Why volunteer for nonprofits? It feels good. And it helps people.

tl;dr Why do we volunteer? Volunteering makes us feel good. Let’s look at some ways our team’s volunteering made all of us feel great about ourselves and brought the work they do to people who needed it.

I believe there is another reason that underlies all of the good ones listed (although it takes some time for #3 to happen).

Time. Talent. Expertise.

Our team discovered that they liked being able to donate their skills. But moreover, they were surprised at the friendships they made when they could get out from behind their keyboards.

Psychology Today lists 5 reasons you should volunteer.

  1. Volunteers live longer and are healthier
  2. Volunteering establishes strong relationships.
  3. Volunteering is good for your career.
  4. Volunteering is good for society.
  5. Volunteering gives you a sense of purpose.
Extreme Nonprofit Makeover logo

Case Study in Volunteering: The Extreme Nonprofit Makeover

The first is The Extreme Nonprofit Makeover. The Makeover is a technology upgrade for a local nonprofit that my company started in 2005 (I’ll do the math for you: we’re in year 16 as of today). What started as a simple free website for a nonprofit so they could save African American genealogy in Greensboro was so feel-good for us that we did it again the next year. And the next.

Along the way, we enticed more local companies to join us so that instead of a simple new website, the nonprofit got new computers and other hardware, a new logo, print templates, social media training, lower technology bills, new phones, training to use the website and their software and Google Analytics customization.

ConvergeSouth Conference

Case Study in Volunteering: ConvergeSouth Blogger Con

After all the feel-good generated by the Makeover, a friend asked why our town couldn’t have a cool conference like SXSW? He and I and several others met with community leaders and mapped out a plan for a technology user conference in Greensboro. It grew from there and 12 years later, ConvergeSouth is going strong under new management (I retired after 10 years as Chair or Co-chair) and it’s become the model for user-tech conferences all over the US. With initial foundation funding, we didn’t pay speakers (we covered airfare and hotel) and when we were young and this was new, ConvergeSouth became the ‘have-to’ conference for speakers like Robert Scoble, Dave Winer, Jay Rosen, Elise Camahort, Jimmy Wales, Duncan Black, Maryam Scoble (I could go on…). Now they’re all famous and ConvergeSouth has pointed out to national firms that we’ve got real tech talent right here!

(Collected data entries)
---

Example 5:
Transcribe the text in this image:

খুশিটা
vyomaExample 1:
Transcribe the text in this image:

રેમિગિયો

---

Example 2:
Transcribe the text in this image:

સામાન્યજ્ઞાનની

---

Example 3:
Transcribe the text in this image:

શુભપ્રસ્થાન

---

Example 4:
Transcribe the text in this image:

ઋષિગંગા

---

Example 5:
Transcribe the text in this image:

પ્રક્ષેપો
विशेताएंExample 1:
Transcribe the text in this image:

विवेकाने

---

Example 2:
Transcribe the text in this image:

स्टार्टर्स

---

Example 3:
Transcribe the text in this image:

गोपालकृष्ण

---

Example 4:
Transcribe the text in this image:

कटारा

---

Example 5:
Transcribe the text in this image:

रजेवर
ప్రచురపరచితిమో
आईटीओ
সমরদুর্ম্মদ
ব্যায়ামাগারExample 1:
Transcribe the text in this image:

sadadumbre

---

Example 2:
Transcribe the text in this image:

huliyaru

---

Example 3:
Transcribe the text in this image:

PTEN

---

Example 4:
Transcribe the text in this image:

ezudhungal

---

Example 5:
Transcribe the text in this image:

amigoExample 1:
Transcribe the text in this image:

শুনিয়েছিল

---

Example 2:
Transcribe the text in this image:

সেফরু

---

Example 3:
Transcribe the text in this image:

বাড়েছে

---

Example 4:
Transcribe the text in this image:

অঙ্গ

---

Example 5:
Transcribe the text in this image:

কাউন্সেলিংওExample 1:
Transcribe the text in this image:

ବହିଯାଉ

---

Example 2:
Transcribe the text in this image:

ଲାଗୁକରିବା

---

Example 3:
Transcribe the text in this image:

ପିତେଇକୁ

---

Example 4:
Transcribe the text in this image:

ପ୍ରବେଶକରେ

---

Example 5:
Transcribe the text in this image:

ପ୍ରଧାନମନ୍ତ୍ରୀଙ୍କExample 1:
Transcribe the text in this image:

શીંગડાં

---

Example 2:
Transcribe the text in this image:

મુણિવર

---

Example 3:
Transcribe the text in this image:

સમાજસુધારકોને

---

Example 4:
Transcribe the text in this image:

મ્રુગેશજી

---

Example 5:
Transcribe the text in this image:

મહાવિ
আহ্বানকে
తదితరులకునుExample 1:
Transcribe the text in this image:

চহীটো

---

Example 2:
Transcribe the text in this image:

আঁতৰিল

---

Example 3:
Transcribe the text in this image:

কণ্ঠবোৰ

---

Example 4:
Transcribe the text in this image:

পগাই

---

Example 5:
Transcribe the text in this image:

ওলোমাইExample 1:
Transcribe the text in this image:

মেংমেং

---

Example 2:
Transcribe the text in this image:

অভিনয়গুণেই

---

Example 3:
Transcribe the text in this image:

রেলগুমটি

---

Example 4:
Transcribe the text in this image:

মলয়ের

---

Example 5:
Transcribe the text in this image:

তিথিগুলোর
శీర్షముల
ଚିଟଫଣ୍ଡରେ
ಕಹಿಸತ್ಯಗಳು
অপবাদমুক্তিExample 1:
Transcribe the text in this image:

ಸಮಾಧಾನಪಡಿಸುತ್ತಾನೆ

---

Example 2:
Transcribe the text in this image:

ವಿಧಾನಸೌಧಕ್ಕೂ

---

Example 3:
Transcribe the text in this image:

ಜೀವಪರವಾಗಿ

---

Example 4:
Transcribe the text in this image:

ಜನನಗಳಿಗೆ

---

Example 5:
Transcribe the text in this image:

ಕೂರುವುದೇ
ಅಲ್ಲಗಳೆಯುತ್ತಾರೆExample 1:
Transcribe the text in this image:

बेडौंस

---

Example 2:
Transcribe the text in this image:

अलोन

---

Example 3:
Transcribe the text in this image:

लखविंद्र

• [Task requirements] According to the page on volunteering for nonprofits, what was the Extreme Nonprofit Makeover when it started?

• [Answer to this problem] It started as a simple free website for a nonprofit so they could save African American genealogy in Greensboro.